The directors of Dx have brought this company from a successful turnaround now in profit to a very uncertain future. I for one can't understand why no-one who is responsible for it hasn't fallen on their sword.
Sister, sorry I wasn't trying to teach you to suck eggs re directors' obligations! But note, the general behaviour of directors on AIM is another issue. I'm saying that only the NEDs are independent of management, or supposed to be, so it was correct in this case for them to head the investigation. As Pianista says, the auditors actually do the marking. That's my understanding.
The two NEDs were the Audit Committee, so I think, without knowing the full story, it was entirely appropriate for them to investigate. They weren’t marking their own homework though - that was the job of the external auditors, who came along afterwards to check, or to try and check, their work.
It’s now 15 days - though feels like 15 years - since we were told they were in urgent discussions with potential new auditors...
I think we all know what the responsibilities of directors are both exec or non exec. If they all behaved in the manner they are supposed to we wouldn't have half the issues and business failures we do especially on the AIM.
Let me make a distinction about directors' responsibilities. All director's are legally obliged to act in the best interests of the company and within the law, etc, but as for being independent of the management, clearly the executive directors cannot be independent of themselves.... This is where the NEDs come in.
Could be... but DX investigating DX in what is obviously a major problem was never going to end well. !
"The two NED's were in post thought the period all this was going on( 20/21) so effectively they are marking their own homework."
Isn't it more likely that the NEDs submitted their homework to the BOD for marking but the other directors didn't like it and wouldn't apply the NEDs' recommendations? If the NEDs felt strongly about the matter they would probably resign, wouldn't they?
"There is an assumption here that the BOD WANT to avoid a delisting." (ATPM).

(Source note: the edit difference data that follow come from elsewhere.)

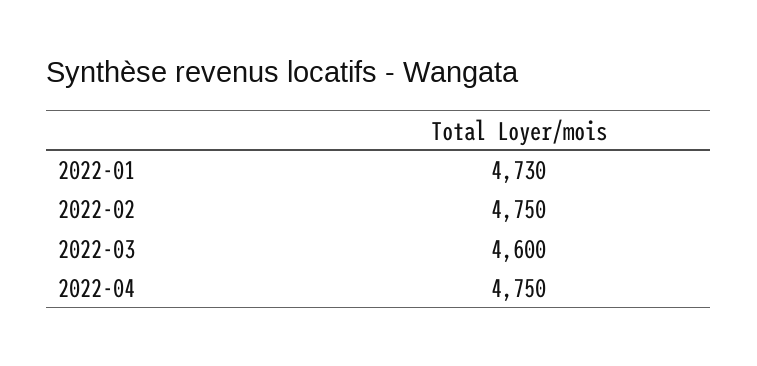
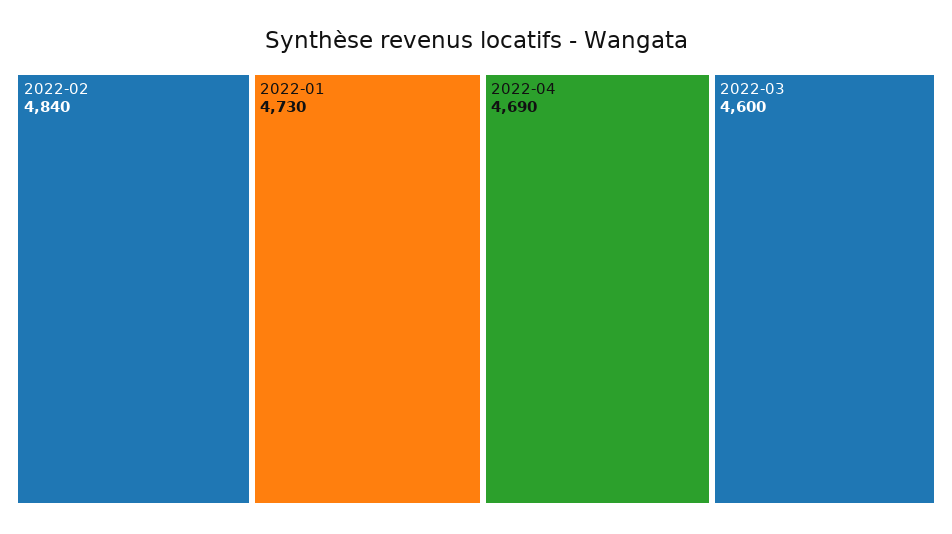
2022-02: 4750 -> 4840
2022-04: 4750 -> 4690

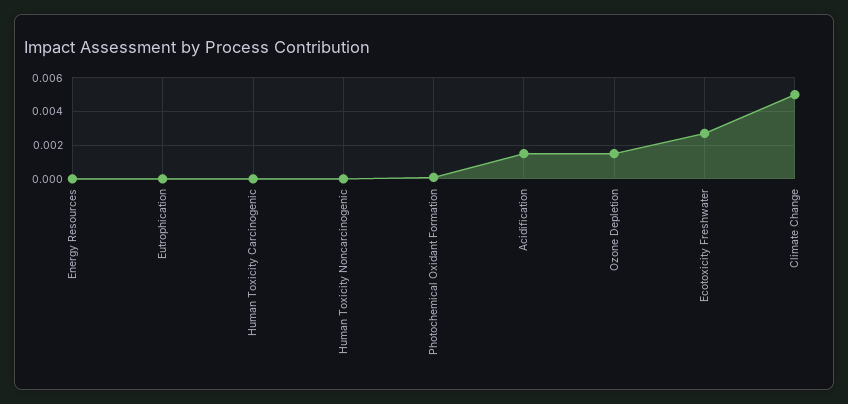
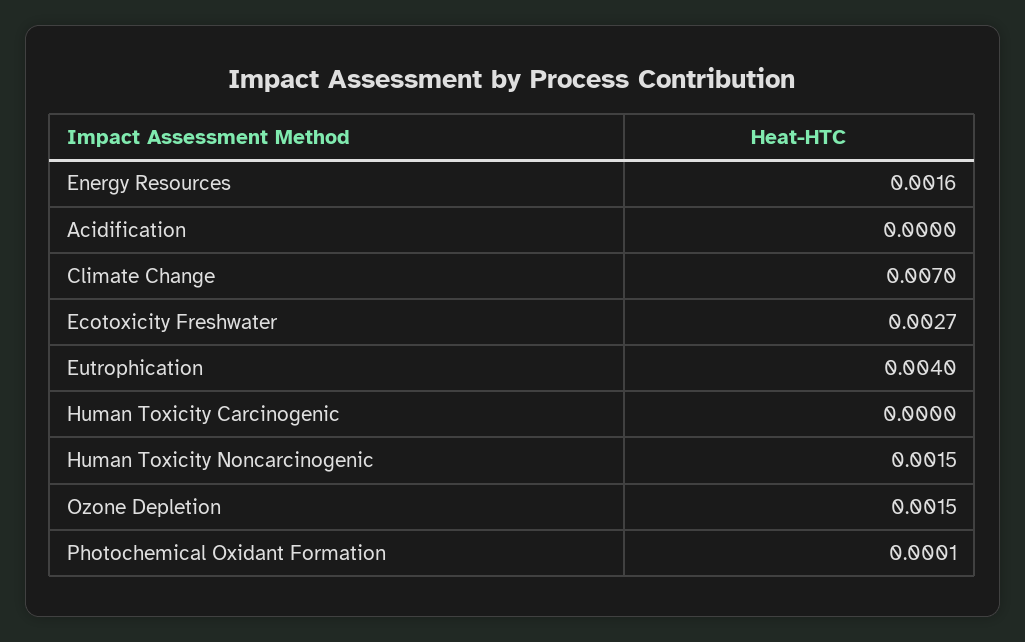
Energy Resources: 0 -> 0.0016
Eutrophication: 0 -> 0.004
Human Toxicity Noncarcinogenic: 0 -> 0.0015
Acidification: 0.0015 -> 0
Climate Change: 0.005 -> 0.007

There’s no point in engineering a forced delisting. No shareholder, including IIs with huge amounts stake, would want that, so they’d simply reverse it by forcing a relisting, assuming DX do eventually find an auditor.
Furthermore, you can turn your back on AIM, but not on the Registrar of Companies, who will ultimately disqualify the directors if audited accounts remain outstanding. HMRC are also being kept waiting….
Meidar might be wishing he hadn’t managed to muscle his way onto the BOD!
The point I was making was that Ian Gray and Paul Cookson (NED's)were leading the corporate governance inquiry presumably appointed by DX. DX then say that the inquiry was not progressing expediently as initially hoped and they "resigned". GT then prattle on about un -helpfulness, access to documents, potential breaches of law, privilege etc.etc The two NED's were in post thought the period all this was going on( 20/21) so effectively they are marking their own homework. The theory is fine.....but in practice !
"No, NEDs are *legally obliged* to provide *independent* oversight of the management."
This only applies to the same extent as for any director. The Companies Act does not distinguish between executive and non-executive directors and all directors have a duty to exercise independent judgement.
"It's like investigating your own actions".
No, NEDs are *legally obliged* to provide *independent* oversight of the management.
Theoretically!
I don't think there are any assumptions on here like that. People just give their opinion on what they think might happen, could happen and what options there are. DX aren't telling us anything apart from stating the obvious so that is all we can do.
There is an assumption here that the BOD WANT to avoid a delisting.
One of my other investments was caught making "questionable payments" about 5 years ago. The SFO got involved, and their investigation is still ongoing. The auditor never resigned. The business and the shares are currently on a high.
DX's situation must be different in some important respect. Maybe it was just the lack, or perceived lack, of cooperation with GT, and this ended up being the final straw in their allegedly strained relationship.